When we think about scientific discoveries, we often imagine scientists in lab coats conducting experiments. While this has long been the norm, recent advances in robotics and artificial intelligence (AI) are rapidly shifting the landscape. A new and emerging field known as autonomous or “self-driving” laboratories is challenging the conventional idea of experimentation. Like self-driving cars, which operate with little human intervention, self-driving labs are designed to run experimental protocols, fast-track scientific discoveries, and generate rigorous, reliable data.

A Brief Human-Machine History

However, automation is not a new concept. Since early human history, we have created and engineered tools to perform tasks more efficiently. As early as ancient Egypt, mechanical statues have been documented as early forms of automation , with the purpose of imitating life. These innovations laid the groundwork for mechanical principles and the foundation of labor automation.

In the United States, modern industrial manufacturing was revolutionized in the early 20th century by the Ford Motor Company. In 1946, Delmar S. Harder (1892–1973), Vice President for Manufacturing at Ford, introduced the term “automation” to describe the integration of automatic machines into a system of production processes aimed at reducing and simplifying labor through mechanized systems. History shows that human-machine interaction is rooted in curiosity and problem-solving and continues to evolve. Over time, the concept of automation has expanded beyond manufacturing to fields like pharmaceuticals, computing, and laboratory science. This technological evolution drives today’s vision for autonomous laboratories.

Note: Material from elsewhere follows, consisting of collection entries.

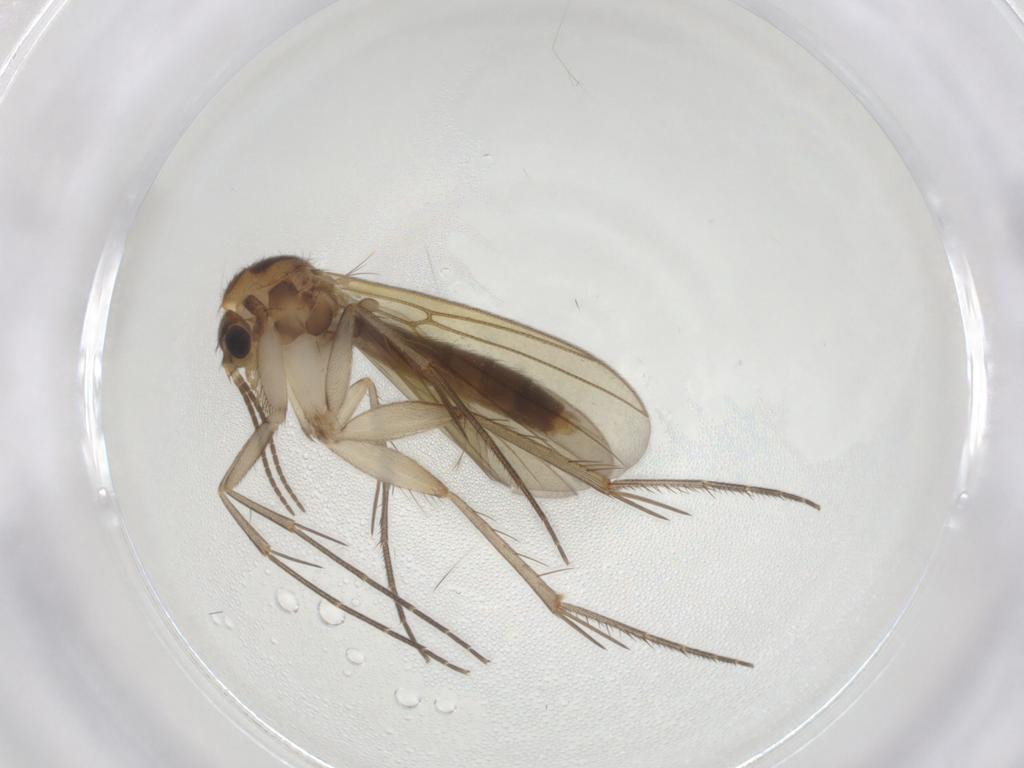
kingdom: Animalia
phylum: Arthropoda
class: Insecta
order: Diptera
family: Mycetophilidae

What is an Autonomous Lab? 

An autonomous or self-driving lab is a scientific space where machines, not humans, suggest, execute, and analyze experiments, depending on the degree of autonomy. These labs are often equipped with robotic arms, automated liquid handlers, and AI systems working in tandem to conduct experiments with minimal human intervention. These labs are predicted to lower costs, run 24/7, and require fewer specialized personnel. Even though technicians are still needed for maintenance and troubleshooting, the core experimental workload can be handled autonomously. The goal isn’t to replace scientists but to relieve them of repetitive, time-consuming tasks, allowing more focus on hypothesis generation, high-level interpretation, and creativity.

While automation handles physical tasks, AI is the brain of the operation. In recent years, “artificial intelligence” has been increasingly used to describe computer systems that mimic cognitive functions like pattern recognition and decision-making.

A prominent example is Large Language Models (LLMs) like OpenAI’s ChatGPT, which can analyze data, summarize results, and suggest subsequent steps. But AI in self-driving labs goes far from that. It can include machine learning algorithms that analyze experimental outcomes and determine how to optimize future protocols. Both sides of this technology,  AI and robotics, form a powerful duo: AI makes intelligent decisions, and robotics executes them.

To put it into perspective, a self-driving lab can be compared to a Ph.D. level scientist running endless trials of experimental design, testing, and analysis, continuously reframing ideas based on new data. The difference? The self-driving lab doesn’t rest; it runs 24/7.

Another key benefit is addressing the reproducibility crisis in science. Studies estimate that nearly 70% of scientists struggle to reproduce others’ findings. By automating every step of an experiment, self-driving labs can increase consistency and transparency, which is vital for scientific credibility.

Current Examples

Companies like Opentrons are leading in biotechnology automation. Their Opentrons Flex, OT-2, and Flex Prep systems are widely used in life sciences research. These robots can automate common lab protocols from pipetting to plate transfers and are compatible with open-source software, making automation more accessible to researchers and startups alike.

Academia is also entering the field; self-driving labs are transitioning from industry to the classrooms. One notable example is Carnegie Mellon University, which is collaborating with Emerald Cloud Lab to create the first fully remote, AI-integrated lab accessible to students and researchers.

Despite the excitement, self-driving labs are not poised to replace human scientists anytime soon. This is why many experts anticipate a hybrid model will be the best for workflows where AI and robotic automation assist in experimentation, while human scientists remain essential. What’s changing is the role of the scientist and the scientific paradigm, the way that we perceive a scientist’s responsibilities in the lab.

While the long-term vision for some is to achieve fully autonomous laboratories, current technological limitations still pose significant challenges. Although autonomous systems have already been demonstrated, they are typically limited to low-complexity experiments. For example, automating the process to identify the optimal temperature for enzyme thermostability has been successfully achieved using current autonomous platforms. However, as experimental designs become more complex and involve diverse protocols, significant hurdles emerge in integrating and adapting these conditions into an automated workflow.

Self-driving labs are not valuable because they will “replace” scientists, but because they relieve them of repetitive tasks, enabling researchers to focus on what truly drives discovery: designing experiments, interpreting results, and shaping the direction of scientific inquiry. As scientists and technology continue to work in unison, this collaborative effort will define the next era of scientific research.